There was a problem waiting to kick in. My Selmer Mark Six soprano saxophone, at some point during the tour – about halfway, started to have problems. It seemed to have taken a knock and I really don’t know how or where. The funny thing was the problem was gradually getting worse! – As if the instrument was slowly bending! – As if the tension in the rods was too much for the body and was pulling it round. I used it in Zagreb and Ljubljana but for Skopje and Belgrade it was out of the question.
I remember being driven around Belgrade on the Saturday afternoon by one of our local organizers, desperately searching for an instrument repair man. But that afternoon there were no instrument repairers available in the Serbian capital.
Like I said earlier, the repertoire I had been developing had been very dependent on the Soprano sax. So now I found myself short of material. I think maybe one of the pieces could be adapted to the alto sax but the rest couldn’t. There was, of course, the option of filling the set out with some jazz standards, but at that time I wasn’t much of a standards player. I taught standards in my evening classes of course, but rarely performed them on my own gigs, and had never played standards with this band. Also, my personal repertoire didn’t really mix well with standards.
So, I was tired, slightly disorientated by having to adapt the set, and the instrument I had been relying on most was now unavailable.
Belgrade was a weird gig.
I got the impression we had been stuffed into an already full festival program. Someone had thought, “This band is here, and the Brits are paying for them, so let’s put them somewhere.” They used us as an opening act to what was essentially a jam session. And I seem to recall the organizers of the event were, not exactly hostile, but a little cold, in that we seemed to be holding up their fun.

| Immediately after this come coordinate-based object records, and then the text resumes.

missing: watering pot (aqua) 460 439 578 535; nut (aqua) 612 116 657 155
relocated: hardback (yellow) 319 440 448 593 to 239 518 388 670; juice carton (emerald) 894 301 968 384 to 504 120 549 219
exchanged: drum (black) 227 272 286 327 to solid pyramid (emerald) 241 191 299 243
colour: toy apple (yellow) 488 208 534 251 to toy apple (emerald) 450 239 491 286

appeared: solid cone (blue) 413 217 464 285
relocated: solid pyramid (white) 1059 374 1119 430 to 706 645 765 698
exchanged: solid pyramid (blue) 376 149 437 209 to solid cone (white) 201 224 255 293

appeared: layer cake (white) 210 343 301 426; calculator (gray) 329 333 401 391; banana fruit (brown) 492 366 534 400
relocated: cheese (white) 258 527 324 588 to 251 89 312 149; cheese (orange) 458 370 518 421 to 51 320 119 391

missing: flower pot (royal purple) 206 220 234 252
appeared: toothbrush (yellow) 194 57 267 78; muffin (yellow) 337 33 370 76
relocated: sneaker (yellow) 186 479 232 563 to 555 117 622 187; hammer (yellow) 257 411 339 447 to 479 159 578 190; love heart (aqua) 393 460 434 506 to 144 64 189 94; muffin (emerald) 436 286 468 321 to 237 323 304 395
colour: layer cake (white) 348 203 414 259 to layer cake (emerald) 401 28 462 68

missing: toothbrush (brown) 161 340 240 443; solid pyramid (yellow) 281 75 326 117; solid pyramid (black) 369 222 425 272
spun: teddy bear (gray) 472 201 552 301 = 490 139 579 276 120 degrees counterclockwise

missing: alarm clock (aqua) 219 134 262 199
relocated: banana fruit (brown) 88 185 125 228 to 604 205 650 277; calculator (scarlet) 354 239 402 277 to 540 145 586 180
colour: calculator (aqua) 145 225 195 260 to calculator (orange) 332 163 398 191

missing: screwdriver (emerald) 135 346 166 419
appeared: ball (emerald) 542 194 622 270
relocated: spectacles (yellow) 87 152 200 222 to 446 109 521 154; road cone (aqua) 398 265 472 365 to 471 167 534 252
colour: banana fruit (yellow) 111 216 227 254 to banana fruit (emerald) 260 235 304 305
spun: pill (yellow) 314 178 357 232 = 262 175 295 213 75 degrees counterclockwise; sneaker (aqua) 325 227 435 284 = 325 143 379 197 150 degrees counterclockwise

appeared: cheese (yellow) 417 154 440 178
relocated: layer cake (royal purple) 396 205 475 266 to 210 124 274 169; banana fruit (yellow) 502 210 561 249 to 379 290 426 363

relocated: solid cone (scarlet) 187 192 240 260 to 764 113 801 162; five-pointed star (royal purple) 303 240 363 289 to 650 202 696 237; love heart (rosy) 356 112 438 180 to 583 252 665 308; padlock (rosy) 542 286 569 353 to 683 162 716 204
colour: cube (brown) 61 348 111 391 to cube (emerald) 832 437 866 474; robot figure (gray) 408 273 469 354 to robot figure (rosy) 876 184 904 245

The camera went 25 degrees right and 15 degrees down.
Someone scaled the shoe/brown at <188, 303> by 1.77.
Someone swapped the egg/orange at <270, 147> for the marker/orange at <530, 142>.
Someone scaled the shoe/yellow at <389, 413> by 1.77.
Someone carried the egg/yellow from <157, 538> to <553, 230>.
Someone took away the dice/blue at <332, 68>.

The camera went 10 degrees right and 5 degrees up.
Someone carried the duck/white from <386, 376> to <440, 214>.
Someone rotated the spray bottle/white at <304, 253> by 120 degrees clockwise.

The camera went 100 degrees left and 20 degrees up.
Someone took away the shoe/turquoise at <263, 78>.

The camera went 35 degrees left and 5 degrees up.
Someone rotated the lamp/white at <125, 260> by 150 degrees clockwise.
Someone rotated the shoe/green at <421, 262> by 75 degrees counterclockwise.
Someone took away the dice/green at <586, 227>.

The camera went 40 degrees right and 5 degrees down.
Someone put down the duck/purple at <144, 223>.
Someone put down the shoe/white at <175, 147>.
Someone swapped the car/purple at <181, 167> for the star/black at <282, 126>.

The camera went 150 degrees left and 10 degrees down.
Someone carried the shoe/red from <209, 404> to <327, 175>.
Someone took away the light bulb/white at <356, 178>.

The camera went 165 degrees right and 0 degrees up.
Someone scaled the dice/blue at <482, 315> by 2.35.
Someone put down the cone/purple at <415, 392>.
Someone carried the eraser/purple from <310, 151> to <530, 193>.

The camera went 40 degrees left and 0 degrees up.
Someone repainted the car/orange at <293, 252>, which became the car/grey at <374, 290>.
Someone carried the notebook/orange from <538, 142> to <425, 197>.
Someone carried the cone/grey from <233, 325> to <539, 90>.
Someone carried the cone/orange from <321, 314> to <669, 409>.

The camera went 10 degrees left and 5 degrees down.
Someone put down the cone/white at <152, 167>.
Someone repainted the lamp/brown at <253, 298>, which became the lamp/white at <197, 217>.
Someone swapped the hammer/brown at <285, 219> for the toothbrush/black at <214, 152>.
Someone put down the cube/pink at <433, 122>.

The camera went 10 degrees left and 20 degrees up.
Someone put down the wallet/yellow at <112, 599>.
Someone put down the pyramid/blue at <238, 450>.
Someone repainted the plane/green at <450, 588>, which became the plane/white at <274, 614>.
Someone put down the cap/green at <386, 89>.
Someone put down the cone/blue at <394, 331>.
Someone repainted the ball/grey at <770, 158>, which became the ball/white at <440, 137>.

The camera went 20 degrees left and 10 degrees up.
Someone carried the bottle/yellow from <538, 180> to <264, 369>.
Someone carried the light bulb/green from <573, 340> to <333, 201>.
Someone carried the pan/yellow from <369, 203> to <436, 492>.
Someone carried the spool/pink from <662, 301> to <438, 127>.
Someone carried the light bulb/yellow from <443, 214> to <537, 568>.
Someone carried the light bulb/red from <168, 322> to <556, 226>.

Miles Davis was playing Belgrade that night and before our performance we were kindly driven to the big hall where he was performing. (I think we saw Miles before we played our gig, but it may have been afterwards.) This was the band with Robben Ford on guitar and Bob Berg on sax. I can remember really enjoying a couple of beautiful solos by Berg, who for some reason was wearing a long leather coat on stage. Ford was a little too rock for my tastes. And Miles? I can remember him playing some chords on a keyboard he had for his personal use on stage, and I can remember them having an almost endless delay that got in the way of the music and…I don’t remember much else because I fell asleep. The hall was full, all the seats were taken, so we were sitting on the floor at the front between the seats and the band- right on front of the band, and I just nodded off. So, I can’t really say if I appreciated the great man or not. The lack of sleep accumulated during the week finally took its toll. We were escorted out before Miles finished his set, as it was time for us to go to work. (I think that’s how it went.)
So, the only time in my life I got to see Miles Davis live, and had a place right up front, really close to the band, I fell asleep. I’m not proud of it, but that’s what happened.
Overall, I think we generally played well during the tour, and I remember having a good feeling about our gigs in Zagreb and Skopje, but also feeling relieved when we finished our set in Belgrade.